On December 12, 2024, according to the resolution of the Scientific Council of IPPT PAN, Maciej Badora was awarded the degree of Doctor of Science in the field of Engineering and Technical Sciences in the discipline of Mechanical Engineering.
The doctoral dissertation is titled: „A method for predicting the size of damage to gas turbine components based on machine learning algorithms, applicable at the early stages of parts’ lifetime”.
Fig. A commemorative photo with the supervisors and reviewers of the doctoral dissertation. From left: Przemysław Bartosik, M.Sc. Eng. (BH Poland Sp. z o.o.), Assoc. Prof. Roman Starosta (Poznań University of Technology), Maciej Badora, PhD. Eng., Prof. Tomasz Szolc (IPPT PAN) and Prof. Wiesław Ostachowicz (IMP PAN).
This dissertation focuses on the problem of effectively predicting damage size to gas turbine components using machine learning algorithms when the availability of empirical data on damage size measurements is limited or the data are missing. This research addresses the problems of estimating the maximal length of fatigue cracks found on the trailing edges of high-pressure nozzles and predicting the wall thickness reduction due to the oxidation of transition pieces. The analyzed objects are the components of the turbine and combustion systems of two different heavy-duty gas turbines manufactured by Baker Hughes Company. The research objective is to formulate a method based on machine learning algorithms for predicting the damage growth that can be applied for various types of failures, regardless of the empirical data limitations, allowing to obtain estimates consistent with prior knowledge and physical laws about the analyzed phenomena.

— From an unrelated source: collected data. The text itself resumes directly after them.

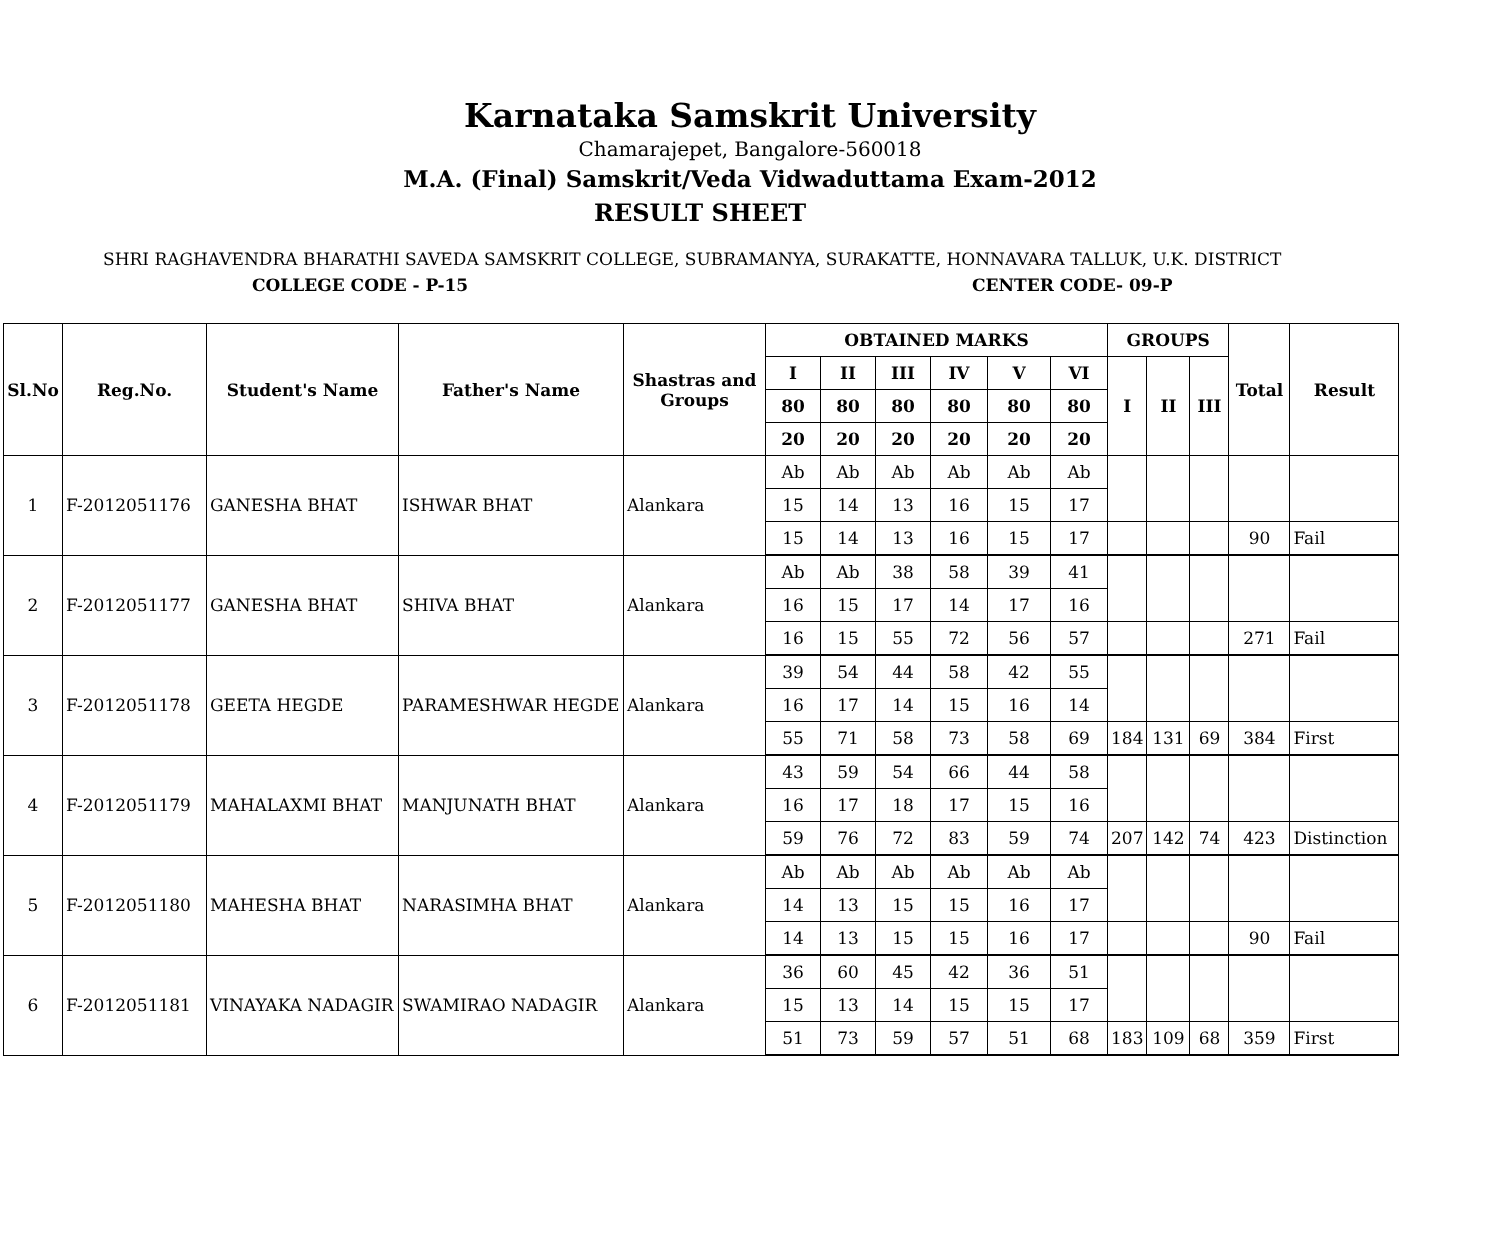Karnataka Samskrit University
Chamarajepet, Bangalore-560018
M.A. (Final) Samskrit/Veda Vidwaduttama Exam-2012
RESULT SHEET
SHRI RAGHAVENDRA BHARATHI SAVEDA SAMSKRIT COLLEGE, SUBRAMANYA, SURAKATTE, HONNAVARA TALLUK, U.K. DISTRICT
COLLEGE CODE - P-15 CENTER CODE- 09-P
| Sl.No | Reg.No. | Student's Name | Father's Name | Shastras and Groups | OBTAINED MARKS | | | | | | GROUPS | | | Total | Result |
| --- | --- | --- | --- | --- | --- | --- | --- | --- | --- | --- | --- | --- | --- | --- | --- |
| | | | | | I | II | III | IV | V | VI | I | II | III | | |
| | | | | | 80 | 80 | 80 | 80 | 80 | 80 | | | | | |
| | | | | | 20 | 20 | 20 | 20 | 20 | 20 | | | | | |
| 1 | F-2012051176 | GANESHA BHAT | ISHWAR BHAT | Alankara | Ab | Ab | Ab | Ab | Ab | Ab | | | | | |
| | | | | | 15 | 14 | 13 | 16 | 15 | 17 | | | | | |
| | | | | | 15 | 14 | 13 | 16 | 15 | 17 | | | | 90 | Fail |
| 2 | F-2012051177 | GANESHA BHAT | SHIVA BHAT | Alankara | Ab | Ab | 38 | 58 | 39 | 41 | | | | | |
| | | | | | 16 | 15 | 17 | 14 | 17 | 16 | | | | | |
| | | | | | 16 | 15 | 55 | 72 | 56 | 57 | | | | 271 | Fail |
| 3 | F-2012051178 | GEETA HEGDE | PARAMESHWAR HEGDE | Alankara | 39 | 54 | 44 | 58 | 42 | 55 | | | | | |
| | | | | | 16 | 17 | 14 | 15 | 16 | 14 | | | | | |
| | | | | | 55 | 71 | 58 | 73 | 58 | 69 | 184 | 131 | 69 | 384 | First |
| 4 | F-2012051179 | MAHALAXMI BHAT | MANJUNATH BHAT | Alankara | 43 | 59 | 54 | 66 | 44 | 58 | | | | | |
| | | | | | 16 | 17 | 18 | 17 | 15 | 16 | | | | | |
| | | | | | 59 | 76 | 72 | 83 | 59 | 74 | 207 | 142 | 74 | 423 | Distinction |
| 5 | F-2012051180 | MAHESHA BHAT | NARASIMHA BHAT | Alankara | Ab | Ab | Ab | Ab | Ab | Ab | | | | | |
| | | | | | 14 | 13 | 15 | 15 | 16 | 17 | | | | | |
| | | | | | 14 | 13 | 15 | 15 | 16 | 17 | | | | 90 | Fail |
| 6 | F-2012051181 | VINAYAKA NADAGIR | SWAMIRAO NADAGIR | Alankara | 36 | 60 | 45 | 42 | 36 | 51 | | | | | |
| | | | | | 15 | 13 | 14 | 15 | 15 | 17 | | | | | |
| | | | | | 51 | 73 | 59 | 57 | 51 | 68 | 183 | 109 | 68 | 359 | First |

The first stage of the research focuses on the application of popular statistical learning algorithms to the problem of fatigue crack propagation using a sample comprising 25 damage size measurements. A custom cost function and a controlled approach to preparing the training, test and validation sets are applied. The final predictions based on actual operational data can be accurate despite the limited sample size. In the following research stage, physics-informed neural networks are applied to the same technical problem to build predictive models with better generalization and extrapolation capabilities and obtain estimates consistent with the relevant equations describing crack growth due to low cycle fatigue. A recurrent neural network with an embedded multilayer perceptron is trained using a dynamically changing custom cost function, which coefficients depend on the consistency with the underlying physical laws. The obtained predictions are accurate regardless of training based on ten, two, or only one observation. A normalized error evaluated against unseen data and characteristics of the perceptron were used to evaluate the predictions’ credibility. The novel method of single-source domain generalization and cross-domain knowledge transfer in regression analysis based on physics-informed neural networks is proposed. It enables the effective application of an unchanged cumulative damage model built using a physics-informed neural network, which was trained in a domain where measurement data on damage size are available in domains, where such data are unavailable. The procedure consists of eight steps, but the so-called shifting of the operational data and neural network’s inputs is essential. It is applied to predict fatigue crack growth in a simulated scenario where damage size measurements are unavailable. The final predictions are similar to those obtained using a predictive model trained from the ground up in the target domain. In the last research stage, physics-informed neural networks and the proposed method are applied to estimate the metal loss due to oxidation. The obtained results are satisfactory and provide evidence that this method has a universal character.
The main novelty of this research is the method of single-source domain generalization and cross-domain knowledge transfer based on physics-informed neural networks. It allows for predicting the size of damage to gas turbine parts in domains without any measurements, applying appropriately a physics-informed neural network trained in a source domain where damage size measurements are available. It is intended to make predictions for fielded products, but it can also provide valuable outcomes to support the design phase, combining knowledge extracted from historical empirical data and numerical simulation results.